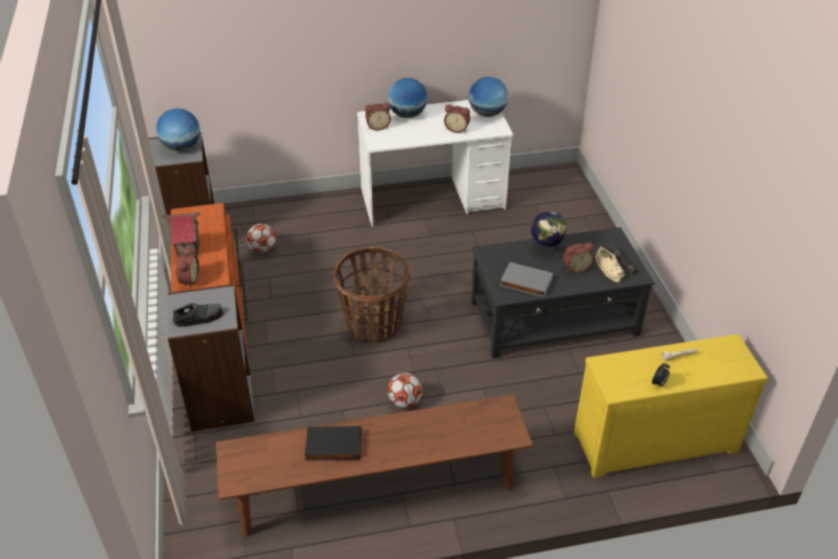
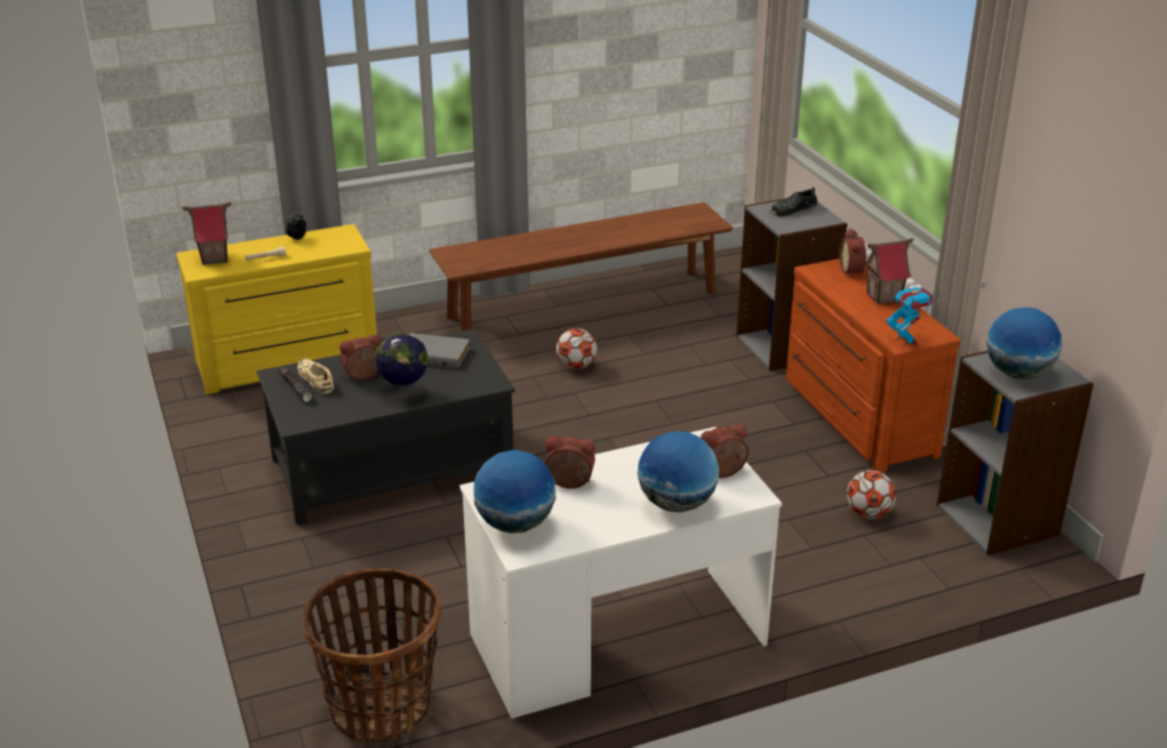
camera: 170 degrees right, 10 degrees down
black book [305,426,361,461] -> none
basket [333,247,410,343] -> basket moved to [302,568,442,745]
none -> toy house [182,202,232,265]
none -> toy robot [886,280,934,346]

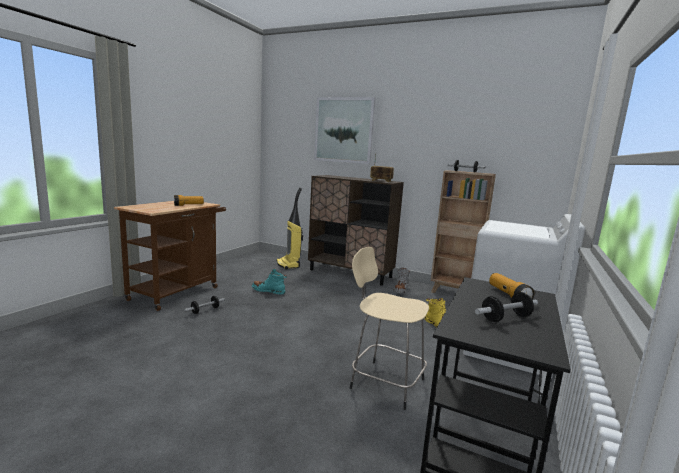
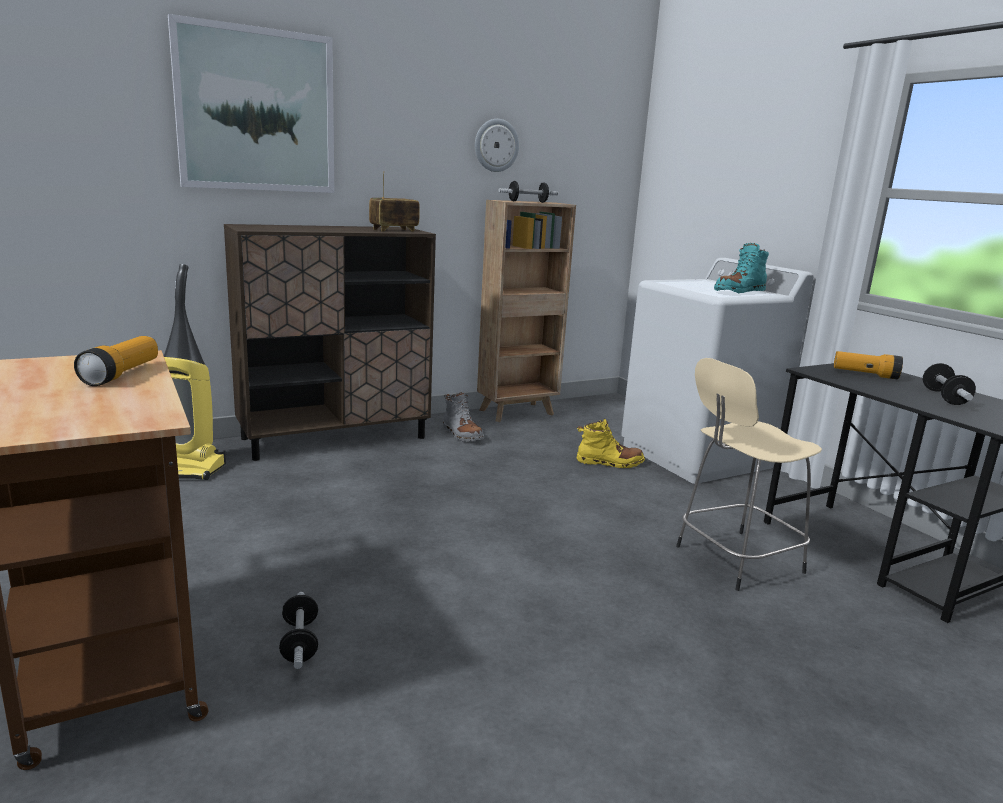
camera: 55 degrees left, 5 degrees up
turquoise boot [252,269,287,295] -> turquoise boot moved to [714,243,769,293]
none -> wall clock [475,119,519,172]

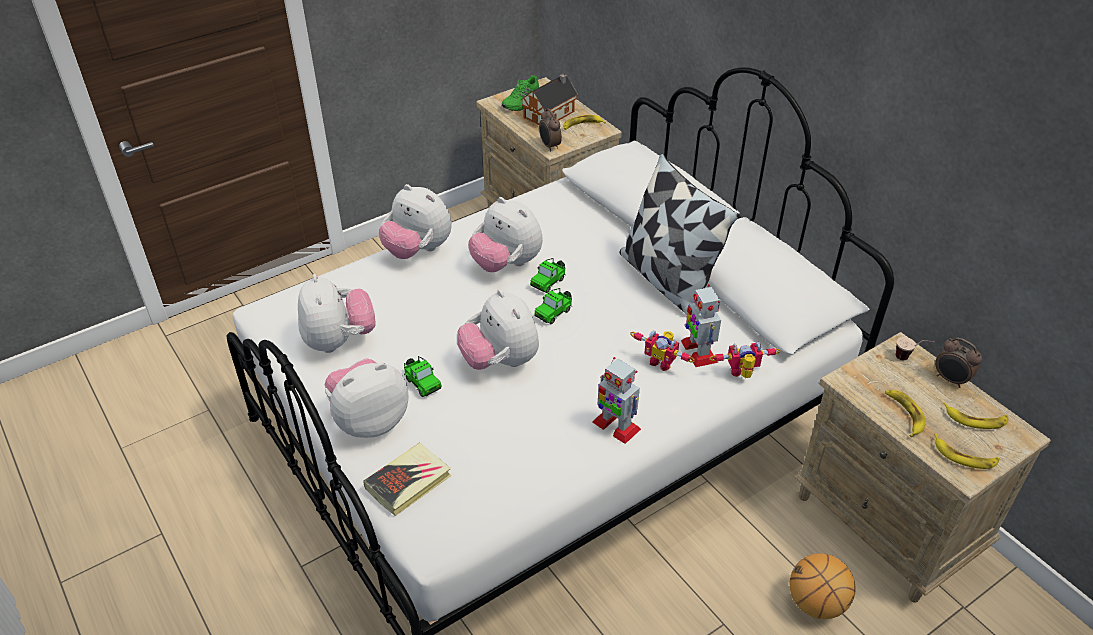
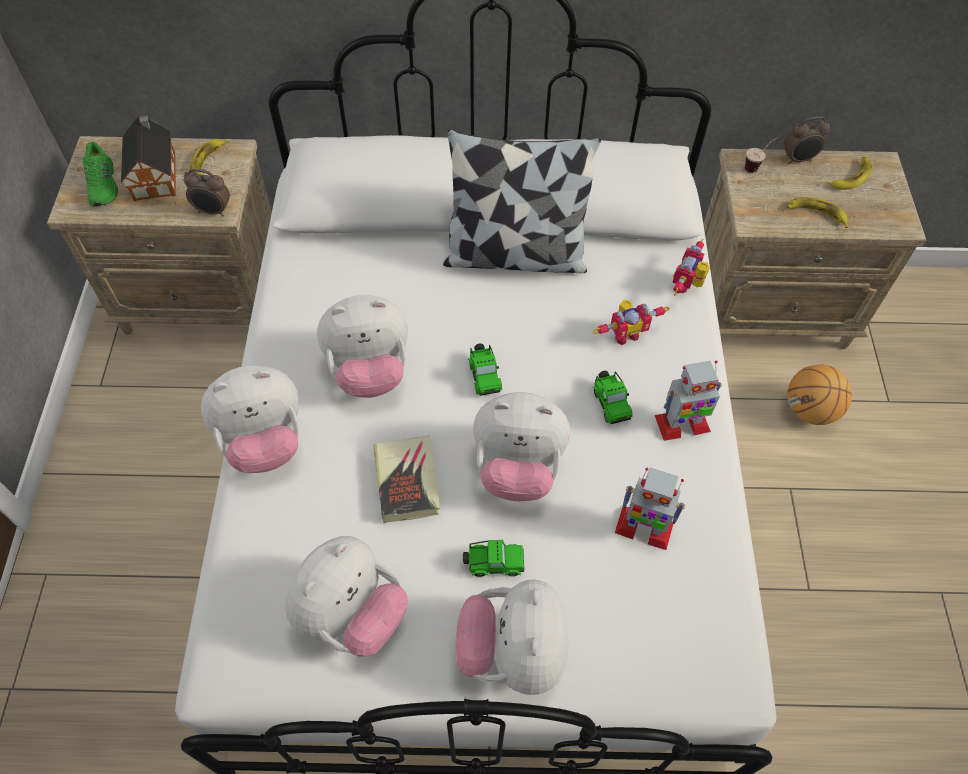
camera: 55 degrees left, 15 degrees up
plush toy [298,274,376,353] -> plush toy turned 105 degrees clockwise [285,536,408,656]
book [363,443,451,516] -> book moved to [373,436,440,523]
toy car [530,258,566,293] -> toy car moved to [592,371,632,424]
toy robot [681,284,721,367] -> toy robot moved to [615,468,685,550]
banana [934,434,1000,469] -> none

#### [Required work]
Each line above should be output exactly, apart from the pictures.

#### [Task result]
camera: 170 degrees right, 10 degrees down
black book [305,426,361,461] -> none
basket [333,247,410,343] -> basket moved to [302,568,442,745]
none -> toy house [182,202,232,265]
none -> toy robot [886,280,934,346]

camera: 55 degrees left, 5 degrees up
turquoise boot [252,269,287,295] -> turquoise boot moved to [714,243,769,293]
none -> wall clock [475,119,519,172]

camera: 55 degrees left, 15 degrees up
plush toy [298,274,376,353] -> plush toy turned 105 degrees clockwise [285,536,408,656]
book [363,443,451,516] -> book moved to [373,436,440,523]
toy car [530,258,566,293] -> toy car moved to [592,371,632,424]
toy robot [681,284,721,367] -> toy robot moved to [615,468,685,550]
banana [934,434,1000,469] -> none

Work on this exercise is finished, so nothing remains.